● EXERCISE INPUTS:
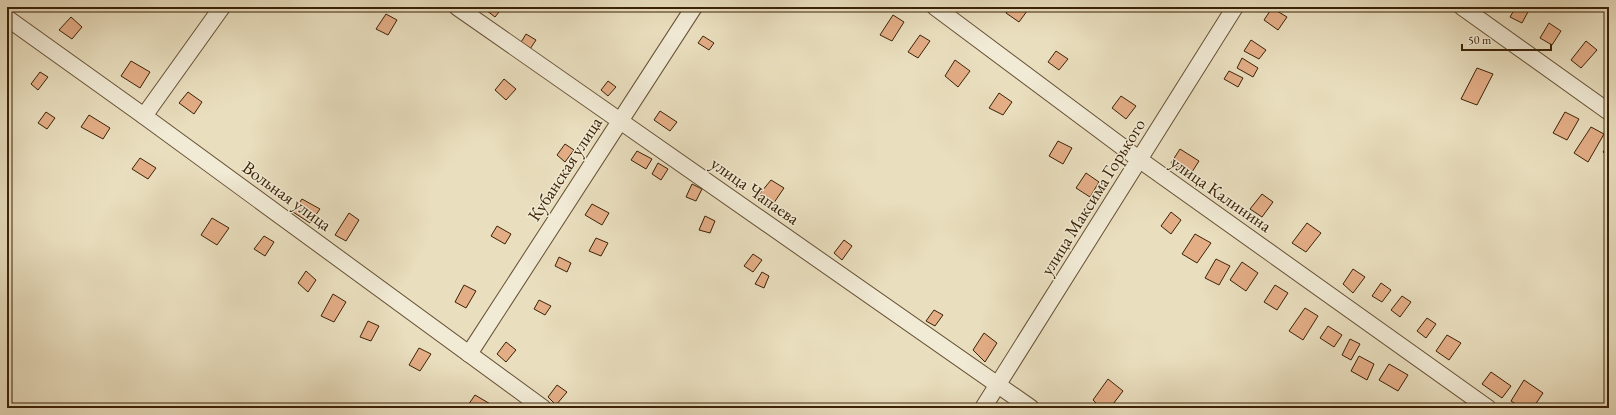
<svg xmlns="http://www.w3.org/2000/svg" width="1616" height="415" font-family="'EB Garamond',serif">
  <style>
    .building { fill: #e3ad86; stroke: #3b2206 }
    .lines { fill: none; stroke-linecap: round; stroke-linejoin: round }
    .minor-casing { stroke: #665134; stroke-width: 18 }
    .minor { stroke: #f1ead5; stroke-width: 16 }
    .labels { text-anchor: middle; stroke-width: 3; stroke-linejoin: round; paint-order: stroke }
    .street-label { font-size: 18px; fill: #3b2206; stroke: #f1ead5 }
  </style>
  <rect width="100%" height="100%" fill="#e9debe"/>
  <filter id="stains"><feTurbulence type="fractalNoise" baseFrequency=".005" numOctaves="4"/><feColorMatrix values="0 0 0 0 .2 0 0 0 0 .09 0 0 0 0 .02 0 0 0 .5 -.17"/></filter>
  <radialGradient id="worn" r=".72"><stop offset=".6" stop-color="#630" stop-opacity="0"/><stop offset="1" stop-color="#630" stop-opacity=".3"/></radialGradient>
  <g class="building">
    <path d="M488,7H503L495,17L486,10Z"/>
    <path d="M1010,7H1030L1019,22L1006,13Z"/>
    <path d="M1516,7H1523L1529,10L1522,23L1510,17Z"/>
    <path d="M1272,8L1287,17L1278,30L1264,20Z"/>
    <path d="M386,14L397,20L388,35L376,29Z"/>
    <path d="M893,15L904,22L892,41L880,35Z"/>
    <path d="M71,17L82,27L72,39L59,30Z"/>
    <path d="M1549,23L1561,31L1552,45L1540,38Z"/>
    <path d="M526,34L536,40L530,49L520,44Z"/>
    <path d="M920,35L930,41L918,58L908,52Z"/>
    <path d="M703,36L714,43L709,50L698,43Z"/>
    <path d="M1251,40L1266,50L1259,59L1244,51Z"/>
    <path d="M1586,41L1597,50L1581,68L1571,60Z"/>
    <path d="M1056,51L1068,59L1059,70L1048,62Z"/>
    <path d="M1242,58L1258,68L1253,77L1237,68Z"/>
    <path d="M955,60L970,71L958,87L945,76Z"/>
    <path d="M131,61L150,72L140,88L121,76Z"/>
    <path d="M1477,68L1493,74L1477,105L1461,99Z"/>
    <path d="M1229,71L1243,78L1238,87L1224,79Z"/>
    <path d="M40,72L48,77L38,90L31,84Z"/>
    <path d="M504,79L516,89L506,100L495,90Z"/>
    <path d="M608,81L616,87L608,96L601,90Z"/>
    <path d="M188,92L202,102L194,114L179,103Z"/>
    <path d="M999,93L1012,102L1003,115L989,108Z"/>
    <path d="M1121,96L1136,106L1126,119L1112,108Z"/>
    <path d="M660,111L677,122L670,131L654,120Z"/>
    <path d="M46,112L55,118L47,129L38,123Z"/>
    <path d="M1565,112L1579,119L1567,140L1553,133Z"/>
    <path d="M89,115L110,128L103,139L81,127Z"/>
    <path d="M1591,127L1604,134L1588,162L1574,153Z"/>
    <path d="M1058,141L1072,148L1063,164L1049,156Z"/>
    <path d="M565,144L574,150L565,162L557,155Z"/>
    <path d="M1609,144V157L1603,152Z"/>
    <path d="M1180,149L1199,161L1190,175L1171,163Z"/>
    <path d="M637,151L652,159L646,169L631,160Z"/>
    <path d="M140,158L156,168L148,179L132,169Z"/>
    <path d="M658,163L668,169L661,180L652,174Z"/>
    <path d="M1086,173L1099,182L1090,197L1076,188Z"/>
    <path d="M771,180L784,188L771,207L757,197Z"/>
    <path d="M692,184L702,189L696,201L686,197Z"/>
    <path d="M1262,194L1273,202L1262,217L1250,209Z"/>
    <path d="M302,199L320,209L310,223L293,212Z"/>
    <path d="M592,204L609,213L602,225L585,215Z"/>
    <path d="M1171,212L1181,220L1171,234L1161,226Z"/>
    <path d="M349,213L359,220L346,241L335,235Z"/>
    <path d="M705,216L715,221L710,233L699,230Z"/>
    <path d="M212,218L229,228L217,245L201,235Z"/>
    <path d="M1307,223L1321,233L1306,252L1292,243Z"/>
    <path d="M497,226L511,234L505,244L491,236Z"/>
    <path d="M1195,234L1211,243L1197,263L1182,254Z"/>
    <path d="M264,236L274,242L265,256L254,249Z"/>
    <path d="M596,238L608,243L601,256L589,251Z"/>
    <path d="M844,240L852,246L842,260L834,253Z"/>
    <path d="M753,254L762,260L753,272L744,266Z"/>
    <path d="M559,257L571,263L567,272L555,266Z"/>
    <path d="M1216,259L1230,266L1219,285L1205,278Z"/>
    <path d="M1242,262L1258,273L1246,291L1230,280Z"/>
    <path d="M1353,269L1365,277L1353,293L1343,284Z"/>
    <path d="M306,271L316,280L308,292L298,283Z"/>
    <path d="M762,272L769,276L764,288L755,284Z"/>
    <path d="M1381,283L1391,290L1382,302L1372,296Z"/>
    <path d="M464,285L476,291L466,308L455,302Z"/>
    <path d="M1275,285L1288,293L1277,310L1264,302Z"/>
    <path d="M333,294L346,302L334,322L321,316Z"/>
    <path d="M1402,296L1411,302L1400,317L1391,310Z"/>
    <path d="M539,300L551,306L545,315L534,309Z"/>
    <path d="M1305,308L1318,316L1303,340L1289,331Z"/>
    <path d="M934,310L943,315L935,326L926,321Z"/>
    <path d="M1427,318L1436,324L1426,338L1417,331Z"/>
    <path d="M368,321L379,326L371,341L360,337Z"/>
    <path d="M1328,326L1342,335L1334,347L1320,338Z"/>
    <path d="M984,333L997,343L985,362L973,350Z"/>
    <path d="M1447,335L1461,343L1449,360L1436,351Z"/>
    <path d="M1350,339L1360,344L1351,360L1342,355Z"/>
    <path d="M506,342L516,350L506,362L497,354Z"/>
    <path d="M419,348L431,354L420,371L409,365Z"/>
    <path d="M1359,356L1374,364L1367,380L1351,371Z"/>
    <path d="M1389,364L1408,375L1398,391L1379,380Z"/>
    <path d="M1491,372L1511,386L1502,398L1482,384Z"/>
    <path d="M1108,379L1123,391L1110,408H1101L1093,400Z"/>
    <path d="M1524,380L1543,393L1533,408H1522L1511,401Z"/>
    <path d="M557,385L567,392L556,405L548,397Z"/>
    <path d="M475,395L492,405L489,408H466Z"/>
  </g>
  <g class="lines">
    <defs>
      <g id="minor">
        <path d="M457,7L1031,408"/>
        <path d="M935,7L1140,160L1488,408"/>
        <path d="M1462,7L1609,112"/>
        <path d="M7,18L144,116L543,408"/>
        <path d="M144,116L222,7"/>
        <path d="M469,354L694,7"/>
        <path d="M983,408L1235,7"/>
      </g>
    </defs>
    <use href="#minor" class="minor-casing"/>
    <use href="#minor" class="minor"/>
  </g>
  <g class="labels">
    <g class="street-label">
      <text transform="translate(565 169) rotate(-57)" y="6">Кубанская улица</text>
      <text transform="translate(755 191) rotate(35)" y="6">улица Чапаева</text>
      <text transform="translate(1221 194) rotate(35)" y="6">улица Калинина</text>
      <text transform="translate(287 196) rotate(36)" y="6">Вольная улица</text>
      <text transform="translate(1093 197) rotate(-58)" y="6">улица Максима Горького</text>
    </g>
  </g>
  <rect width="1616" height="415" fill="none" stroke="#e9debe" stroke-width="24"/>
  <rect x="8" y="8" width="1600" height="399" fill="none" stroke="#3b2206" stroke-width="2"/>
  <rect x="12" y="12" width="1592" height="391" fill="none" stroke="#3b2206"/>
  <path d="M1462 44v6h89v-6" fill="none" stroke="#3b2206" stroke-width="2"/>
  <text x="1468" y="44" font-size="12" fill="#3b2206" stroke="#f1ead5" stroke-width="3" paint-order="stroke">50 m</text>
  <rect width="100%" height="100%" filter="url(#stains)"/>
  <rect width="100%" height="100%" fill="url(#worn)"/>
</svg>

● TASK TO COMPLETE: Say how many lines in the preceding material include the word "order", with no other words in the reply.

● THE COMPLETED TASK: 2